Their Past, Present, And Future

Pre-election polls this year underestimated the strength of statewide Democratic candidates. In recent presidential elections, they underestimated the GOP share. A new report on the pre-election poll performance in 2024 and an interview with two seasoned veterans of the Election Day polling describe some of the problems the pollsters have had and what lies ahead. The debut of a new election polling operation last Tuesday is the latest effort in the evolution of the business.

The 2024 post mortem: Election pollsters had serious, well-documented problems in both 2016 and 2020, and after those elections, a distinguished group of pollsters and academics came together to examine what went wrong. On October 29, the American Association for Public Opinion Research (AAPOR) released its assessment of what went right and wrong in 2024, building on excellent work of the earlier task forces.

The nearly 80-page report is probably more than most people want to read about a past election, but the executive summary hits the high points. The AAPOR task force analyzed 116 general election polls from 2024 conducted between October 23 and November 5, 2024 concluding that “public polls painted an essentially accurate picture of an extraordinarily close contest.” State polls were the most accurate since 1944, they said, while national polls looked “about average.” There were twice as many state-level polls (mostly concentrated in swing states) as national polls in 2024, a development that will likely continue.

In 2024, polls again underestimated the Republican vote share, as they had in 2016 and 2020, but to a lesser extent. Polling firms used different methodologies and approaches with polls “from higher-volume firms, those weighting on partisan self-identification, those using detailed likely-voter models, and Republican-affiliated pollsters” being slightly more accurate. The task force said that but no single methodology guaranteed higher accuracy. The researchers also found no evidence of “herding,” that is, pollsters adjusting results so that they were in line with other polls. There were shifts in turnout within states, and the polls did not accurately anticipate it.

The Exit Polls: From Past to Present. In late October, the Roper Center’s Roper Roundtable hosted Murray Edelman, who was present at the creation of voter exit poll in 1967 and Joe Lenski whose firm ran the National Election Pool, the network exit poll consortium of ABC, CBS, NBC, and CNN from 2004 until this year. The two veteran pollsters are this year’s recipients of the Warren J. Mitofsky award for excellence in survey research.

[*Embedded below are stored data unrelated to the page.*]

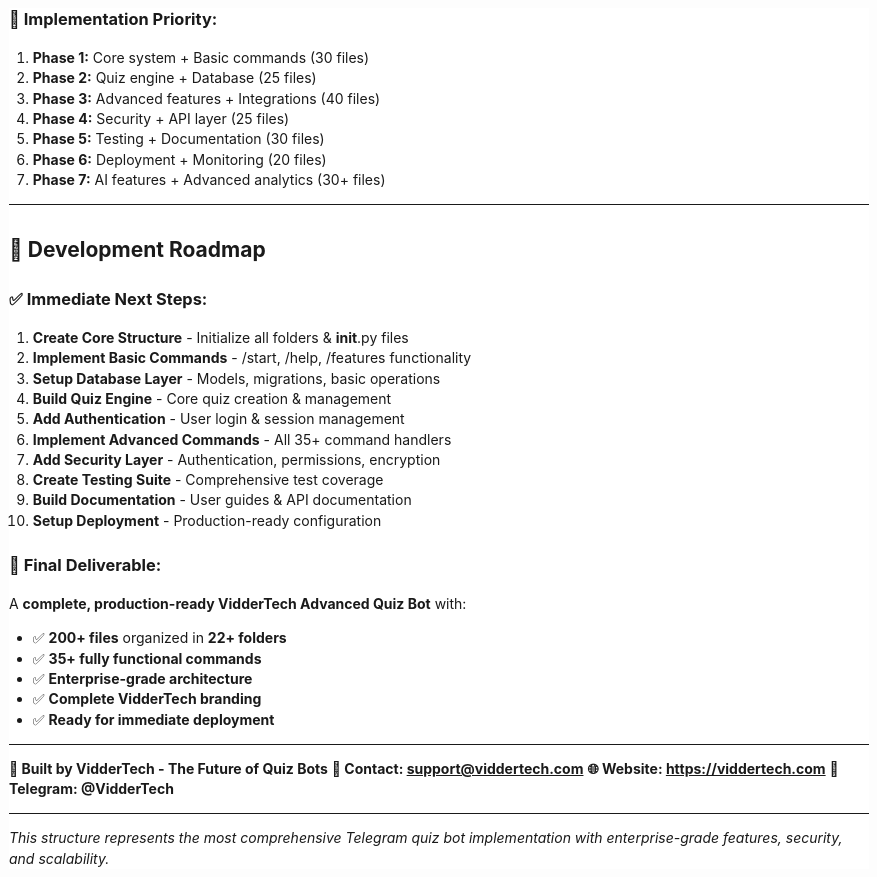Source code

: ### 🚀 **Implementation Priority:**
1. **Phase 1:** Core system + Basic commands (30 files)
2. **Phase 2:** Quiz engine + Database (25 files)  
3. **Phase 3:** Advanced features + Integrations (40 files)
4. **Phase 4:** Security + API layer (25 files)
5. **Phase 5:** Testing + Documentation (30 files)
6. **Phase 6:** Deployment + Monitoring (20 files)
7. **Phase 7:** AI features + Advanced analytics (30+ files)

---

## 🎯 **Development Roadmap**

### ✅ **Immediate Next Steps:**
1. **Create Core Structure** - Initialize all folders & __init__.py files
2. **Implement Basic Commands** - /start, /help, /features functionality
3. **Setup Database Layer** - Models, migrations, basic operations
4. **Build Quiz Engine** - Core quiz creation & management
5. **Add Authentication** - User login & session management
6. **Implement Advanced Commands** - All 35+ command handlers
7. **Add Security Layer** - Authentication, permissions, encryption
8. **Create Testing Suite** - Comprehensive test coverage
9. **Build Documentation** - User guides & API documentation
10. **Setup Deployment** - Production-ready configuration

### 🎉 **Final Deliverable:**
A **complete, production-ready VidderTech Advanced Quiz Bot** with:
- ✅ **200+ files** organized in **22+ folders**
- ✅ **35+ fully functional commands**
- ✅ **Enterprise-grade architecture**
- ✅ **Complete VidderTech branding**
- ✅ **Ready for immediate deployment**

---

**🚀 Built by VidderTech - The Future of Quiz Bots**
**📧 Contact: support@viddertech.com**
**🌐 Website: https://viddertech.com**
**📱 Telegram: @VidderTech**

---

*This structure represents the most comprehensive Telegram quiz bot implementation with enterprise-grade features, security, and scalability.*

They discussed the challenges that exit pollsters face including changes in the way people vote and declining response rates. According to Edelman, 8% of people voted early or absentee in 1992. In 2024, 59% did. So, in addition to talking to voters at the polls, exit pollsters have added pre-election surveys to capture pre-election or mail voters. Lenski noted that response rates were probably somewhere in the sixties when the first exit polls were conducted. In 2024, the response rate was 39%. Lenski discussed some of these problems in a June 2021 interview with AEI.

The Future? At the Roundtable, Lenski introduced the Voter Poll by SSRS which made its debut last Tuesday and will replace the AP/NORC/Fox News VoteCast pre-election surveys and the NEP’s consortium’s exit poll. Lenski believes it will take “the evolution of the election polling to the next step” by taking what his firm developed over the years in terms of in-person Election Day interviewing and what AP/Vote Cast did in their pre-election online surveys. The new Voter Poll has will use SSRS’s experience in building a panel and doing voter roll-based surveys for many news organizations. The new Voter Poll juggernaut will be a multimode survey which will incorporate in-person surveys with multiple samples and multiple modes of interviewing verified voters.

Is one exit poll worse than none? In the past when there was more than one poll, analysts gained insights through the different questions pollsters asked and the methodologies they used. But financial pressures and other changes have made the new collaboration necessary, and the variety of perspectives the expert teams involved provide assurance that we will have a good understanding of the messages voters are sending.

2025 and Beyond? The pollsters have taken past problems seriously. We will have to wait for a scholarly assessment of last Tuesday’s results and a verdict on the new Voter Poll, but the evolution is ongoing.